Canadian carrier giant, Rogers Communications announced its third quarter earnings report last week. Highlights of the report indicated total revenue decreased by two percent this quarter, largely driven by a nine percent decrease in wireless service revenue. The wireless service revenue decrease, according to the report, was mainly a result of lower roaming revenue due to global travel restrictions during COVID-19, and lower overage revenue, primarily as a result of the continued adoption of the Rogers Infinite unlimited data plans. Wireless equipment revenue increased as a result of a shift in the product mix of device sales towards higher-value devices.
Consolidated adjusted EBITDA decreased four percent in the quarter and the company’s adjusted EBITDA margin was down 90 basis points. Wireless adjusted EBITDA decreased by 4 percent, primarily as a result of the flow-through impact of the aforementioned decrease in revenue, partially offset by cost efficiencies. This gave rise to an adjusted EBITDA service margin of 65.9 percent, an improvement of 300 basis points from last year.
In a statement issued with the report, the company said, “Due to the continued uncertainty surrounding the duration and potential outcomes of COVID-19, we are unable at this time to predict the overall impact on our operations and financial results, but the impact to date has been material. While results this quarter have recovered materially from the second quarter, it is not possible at this time to reliably estimate our financial results for the remainder of the year; therefore, we will not provide an updated financial outlook for 2020.”

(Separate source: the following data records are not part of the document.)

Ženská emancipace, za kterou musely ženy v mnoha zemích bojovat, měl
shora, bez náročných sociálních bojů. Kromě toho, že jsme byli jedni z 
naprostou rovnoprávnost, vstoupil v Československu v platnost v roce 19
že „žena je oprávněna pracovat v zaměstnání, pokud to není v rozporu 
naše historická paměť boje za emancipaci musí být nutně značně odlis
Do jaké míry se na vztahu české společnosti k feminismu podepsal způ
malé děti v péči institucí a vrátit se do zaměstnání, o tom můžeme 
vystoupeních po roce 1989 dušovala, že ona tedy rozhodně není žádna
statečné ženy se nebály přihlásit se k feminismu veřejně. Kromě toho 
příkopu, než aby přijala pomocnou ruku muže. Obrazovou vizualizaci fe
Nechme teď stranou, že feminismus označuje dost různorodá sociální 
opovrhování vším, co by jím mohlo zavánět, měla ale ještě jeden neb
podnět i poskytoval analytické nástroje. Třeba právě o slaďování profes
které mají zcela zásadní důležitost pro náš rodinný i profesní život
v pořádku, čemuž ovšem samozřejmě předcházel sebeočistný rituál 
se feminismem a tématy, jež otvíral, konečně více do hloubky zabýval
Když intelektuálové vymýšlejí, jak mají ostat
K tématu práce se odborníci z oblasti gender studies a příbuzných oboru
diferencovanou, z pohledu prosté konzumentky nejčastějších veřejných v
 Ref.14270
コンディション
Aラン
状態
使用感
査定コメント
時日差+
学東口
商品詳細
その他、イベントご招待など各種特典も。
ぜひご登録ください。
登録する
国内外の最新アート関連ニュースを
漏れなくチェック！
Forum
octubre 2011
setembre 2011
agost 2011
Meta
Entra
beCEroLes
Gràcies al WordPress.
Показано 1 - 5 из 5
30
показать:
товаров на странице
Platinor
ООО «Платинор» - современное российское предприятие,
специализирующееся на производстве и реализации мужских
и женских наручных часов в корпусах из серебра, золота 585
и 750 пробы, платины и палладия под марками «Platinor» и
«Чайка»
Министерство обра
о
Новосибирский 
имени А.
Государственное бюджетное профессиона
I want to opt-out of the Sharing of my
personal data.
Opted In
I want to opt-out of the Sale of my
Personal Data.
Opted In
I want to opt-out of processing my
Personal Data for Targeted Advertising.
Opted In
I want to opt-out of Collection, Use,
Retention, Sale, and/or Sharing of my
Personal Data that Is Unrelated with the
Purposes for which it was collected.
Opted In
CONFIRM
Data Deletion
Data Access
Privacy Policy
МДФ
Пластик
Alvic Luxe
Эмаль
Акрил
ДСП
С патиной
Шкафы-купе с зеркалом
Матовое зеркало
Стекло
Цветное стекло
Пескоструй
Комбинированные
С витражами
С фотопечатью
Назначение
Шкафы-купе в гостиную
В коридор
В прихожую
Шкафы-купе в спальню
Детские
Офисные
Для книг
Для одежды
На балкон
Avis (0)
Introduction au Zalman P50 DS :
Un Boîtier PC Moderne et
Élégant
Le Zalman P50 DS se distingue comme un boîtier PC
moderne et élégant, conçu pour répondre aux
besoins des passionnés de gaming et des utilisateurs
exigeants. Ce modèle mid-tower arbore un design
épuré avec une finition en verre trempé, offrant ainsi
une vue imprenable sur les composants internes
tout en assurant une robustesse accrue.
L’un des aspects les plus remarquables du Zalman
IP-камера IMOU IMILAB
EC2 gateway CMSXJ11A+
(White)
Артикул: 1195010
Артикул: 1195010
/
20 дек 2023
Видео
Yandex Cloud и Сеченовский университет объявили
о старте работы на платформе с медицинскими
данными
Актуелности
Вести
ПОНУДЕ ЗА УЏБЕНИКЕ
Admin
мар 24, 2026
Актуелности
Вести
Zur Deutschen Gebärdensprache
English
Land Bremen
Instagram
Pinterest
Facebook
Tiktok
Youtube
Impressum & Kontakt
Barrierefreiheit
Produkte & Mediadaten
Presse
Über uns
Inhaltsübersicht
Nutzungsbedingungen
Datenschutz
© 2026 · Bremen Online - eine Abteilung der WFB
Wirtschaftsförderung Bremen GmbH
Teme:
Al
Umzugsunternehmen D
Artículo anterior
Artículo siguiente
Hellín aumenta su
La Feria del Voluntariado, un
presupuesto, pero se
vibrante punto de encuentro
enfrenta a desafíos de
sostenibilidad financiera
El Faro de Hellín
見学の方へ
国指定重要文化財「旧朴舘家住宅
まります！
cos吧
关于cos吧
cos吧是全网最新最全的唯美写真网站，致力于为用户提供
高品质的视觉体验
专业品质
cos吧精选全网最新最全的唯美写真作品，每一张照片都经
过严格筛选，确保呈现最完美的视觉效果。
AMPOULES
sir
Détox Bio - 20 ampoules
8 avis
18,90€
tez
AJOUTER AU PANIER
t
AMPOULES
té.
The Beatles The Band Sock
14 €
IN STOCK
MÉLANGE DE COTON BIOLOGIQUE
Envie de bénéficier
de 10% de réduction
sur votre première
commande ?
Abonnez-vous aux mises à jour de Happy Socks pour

Regarding the proposed Cogeco transaction, the company said on October 18, Altice USA presented a revised offer to the privately-owned company. If the offer is accepted by Cogeco, Rogers would acquire Cogeco’s Canadian assets for a gross purchase price of $6 billion, less the value of Rogers’ investment in Cogeco of $2.3 billion (which is inclusive of the bid premium), for net cash consideration of $3.7 billion. If a mutually satisfactory agreement or, at the very least, a clear path forward to completion of a transaction, is not reached by November 18, 2020, Altice USA has stated it will withdraw the revised offer.
Cogeco’s controlling shareholder and Boards of Directors rejected the revised offer. Subsequently, Altice USA and Rogers jointly reaffirmed that should Cogeco’s controlling shareholder and Boards of Directors wish to engage with subordinate shareholders about the offer, the revised offer remains in effect until November 18, 2020.